**QUOTED PASSAGE**
-- BEGIN --
The Militant(logo) 
    Vol.59/No.45           December 4, 1995 
 
 
News Strikers Refuse To Give Up Fight  

BY HOLLY HARKNESS

DETROIT - Striking newspaper workers here opened a new front in their battle with the bosses when 300,000 copies of their own weekly newspaper were delivered to homes, stores, plant gates, and union halls in this area.

A front page article entitled "Welcome to the Journal" informed readers that the Detroit Sunday Journal is "an interim newspaper... for the duration of the current labor dispute at the Detroit Free Press, Detroit News, and Detroit Newspapers, Inc. The Journal will cease publication when the members of the six striking unions reach contract agreements with the companies.

"This is a weekly publication produced by the more than 2,000 striking workers. It is for the hundred of thousands of people throughout southeastern Michigan who have supported us during this grueling four-month strike."
-- END --
**RECORDED DATA**
-- BEGIN --
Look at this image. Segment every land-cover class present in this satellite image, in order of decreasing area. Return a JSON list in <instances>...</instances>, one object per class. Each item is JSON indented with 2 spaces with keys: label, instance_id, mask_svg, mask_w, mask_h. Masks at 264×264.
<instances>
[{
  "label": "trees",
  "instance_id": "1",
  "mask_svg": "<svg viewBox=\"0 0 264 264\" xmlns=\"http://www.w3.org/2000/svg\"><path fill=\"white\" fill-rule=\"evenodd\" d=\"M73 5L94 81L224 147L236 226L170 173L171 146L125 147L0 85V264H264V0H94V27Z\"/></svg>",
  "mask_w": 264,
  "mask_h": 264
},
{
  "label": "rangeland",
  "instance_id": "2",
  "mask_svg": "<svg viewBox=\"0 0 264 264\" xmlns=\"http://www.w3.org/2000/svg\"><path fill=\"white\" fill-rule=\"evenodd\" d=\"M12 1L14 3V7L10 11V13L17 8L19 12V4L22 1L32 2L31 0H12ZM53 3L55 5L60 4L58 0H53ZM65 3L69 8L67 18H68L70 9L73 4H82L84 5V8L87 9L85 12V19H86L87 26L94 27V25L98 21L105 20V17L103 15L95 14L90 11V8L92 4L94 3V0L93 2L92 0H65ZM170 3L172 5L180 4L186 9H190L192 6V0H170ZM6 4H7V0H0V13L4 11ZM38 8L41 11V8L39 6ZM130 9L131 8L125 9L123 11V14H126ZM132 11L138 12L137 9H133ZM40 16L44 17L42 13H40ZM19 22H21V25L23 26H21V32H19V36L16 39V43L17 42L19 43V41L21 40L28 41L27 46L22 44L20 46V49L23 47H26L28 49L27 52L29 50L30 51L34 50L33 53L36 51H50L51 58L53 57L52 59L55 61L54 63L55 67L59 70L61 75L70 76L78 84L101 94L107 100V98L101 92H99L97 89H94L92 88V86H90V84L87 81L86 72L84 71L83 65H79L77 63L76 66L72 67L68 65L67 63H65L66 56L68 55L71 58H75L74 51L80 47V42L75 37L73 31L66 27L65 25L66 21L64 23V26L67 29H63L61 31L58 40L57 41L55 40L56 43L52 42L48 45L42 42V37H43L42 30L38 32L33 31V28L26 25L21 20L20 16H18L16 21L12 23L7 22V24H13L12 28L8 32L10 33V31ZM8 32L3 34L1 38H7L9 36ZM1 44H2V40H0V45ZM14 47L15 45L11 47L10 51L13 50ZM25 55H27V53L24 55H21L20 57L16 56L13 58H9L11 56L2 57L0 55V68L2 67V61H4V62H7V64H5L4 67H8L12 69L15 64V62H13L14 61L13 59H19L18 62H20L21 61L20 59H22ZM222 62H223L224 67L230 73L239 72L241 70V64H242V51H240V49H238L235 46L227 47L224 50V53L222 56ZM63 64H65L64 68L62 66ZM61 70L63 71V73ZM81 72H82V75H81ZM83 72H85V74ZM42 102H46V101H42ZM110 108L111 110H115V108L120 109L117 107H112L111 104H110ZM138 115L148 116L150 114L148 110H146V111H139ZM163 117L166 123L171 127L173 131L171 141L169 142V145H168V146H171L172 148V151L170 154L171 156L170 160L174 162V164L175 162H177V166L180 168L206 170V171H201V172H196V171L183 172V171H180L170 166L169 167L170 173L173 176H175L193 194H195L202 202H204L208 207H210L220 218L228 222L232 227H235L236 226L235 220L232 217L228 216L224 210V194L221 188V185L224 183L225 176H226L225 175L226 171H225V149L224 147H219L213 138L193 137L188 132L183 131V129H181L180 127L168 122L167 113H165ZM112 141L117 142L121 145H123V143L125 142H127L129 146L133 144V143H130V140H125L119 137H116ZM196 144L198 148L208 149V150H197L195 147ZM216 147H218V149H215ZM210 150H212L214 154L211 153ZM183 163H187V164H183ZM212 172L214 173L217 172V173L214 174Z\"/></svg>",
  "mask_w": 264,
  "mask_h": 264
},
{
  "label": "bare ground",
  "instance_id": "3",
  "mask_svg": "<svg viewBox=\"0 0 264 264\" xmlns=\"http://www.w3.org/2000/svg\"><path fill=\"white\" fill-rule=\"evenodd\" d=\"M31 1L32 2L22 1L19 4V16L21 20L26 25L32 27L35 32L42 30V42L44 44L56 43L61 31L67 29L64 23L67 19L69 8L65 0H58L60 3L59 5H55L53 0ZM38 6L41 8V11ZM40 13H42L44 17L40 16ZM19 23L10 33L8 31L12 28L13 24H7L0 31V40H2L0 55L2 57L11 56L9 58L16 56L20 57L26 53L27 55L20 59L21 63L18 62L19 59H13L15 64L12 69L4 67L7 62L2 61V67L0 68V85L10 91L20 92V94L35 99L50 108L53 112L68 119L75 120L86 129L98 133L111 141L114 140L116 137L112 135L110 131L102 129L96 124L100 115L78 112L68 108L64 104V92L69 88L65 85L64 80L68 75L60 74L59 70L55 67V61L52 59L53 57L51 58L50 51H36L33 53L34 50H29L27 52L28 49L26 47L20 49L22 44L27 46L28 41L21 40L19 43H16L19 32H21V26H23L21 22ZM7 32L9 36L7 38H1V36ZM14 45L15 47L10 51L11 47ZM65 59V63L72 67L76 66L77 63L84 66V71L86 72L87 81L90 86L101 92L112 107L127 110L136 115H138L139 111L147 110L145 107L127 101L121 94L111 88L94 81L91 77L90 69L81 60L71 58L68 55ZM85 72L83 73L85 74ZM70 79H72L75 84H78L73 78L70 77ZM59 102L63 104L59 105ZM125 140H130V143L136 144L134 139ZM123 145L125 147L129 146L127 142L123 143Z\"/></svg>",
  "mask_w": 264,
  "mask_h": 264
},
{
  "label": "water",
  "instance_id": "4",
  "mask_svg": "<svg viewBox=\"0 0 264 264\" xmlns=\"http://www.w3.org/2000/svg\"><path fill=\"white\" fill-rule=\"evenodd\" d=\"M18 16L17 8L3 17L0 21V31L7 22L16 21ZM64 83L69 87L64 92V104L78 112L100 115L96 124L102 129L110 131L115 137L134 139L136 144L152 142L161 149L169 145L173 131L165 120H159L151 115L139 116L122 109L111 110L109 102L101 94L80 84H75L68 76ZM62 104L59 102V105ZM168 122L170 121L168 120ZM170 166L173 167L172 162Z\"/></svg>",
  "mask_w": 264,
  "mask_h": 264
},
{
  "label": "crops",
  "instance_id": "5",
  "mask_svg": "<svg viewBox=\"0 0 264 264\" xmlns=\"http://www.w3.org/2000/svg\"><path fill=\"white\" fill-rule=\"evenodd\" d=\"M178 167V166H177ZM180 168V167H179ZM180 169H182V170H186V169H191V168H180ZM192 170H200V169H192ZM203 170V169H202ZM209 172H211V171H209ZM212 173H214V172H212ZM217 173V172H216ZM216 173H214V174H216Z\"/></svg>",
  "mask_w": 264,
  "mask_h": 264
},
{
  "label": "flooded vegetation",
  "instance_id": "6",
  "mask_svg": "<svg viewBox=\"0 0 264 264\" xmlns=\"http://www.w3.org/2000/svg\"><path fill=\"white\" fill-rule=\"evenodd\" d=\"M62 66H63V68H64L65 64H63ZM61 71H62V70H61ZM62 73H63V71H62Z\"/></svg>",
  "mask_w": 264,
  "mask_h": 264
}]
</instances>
-- END --
**PROBLEM REQUIREMENTS**
According to the article on the Detroit newspaper strike, how many copies of the strikers' own weekly newspaper were delivered?

**COMPLETE ANSWER**
300,000 copies were delivered.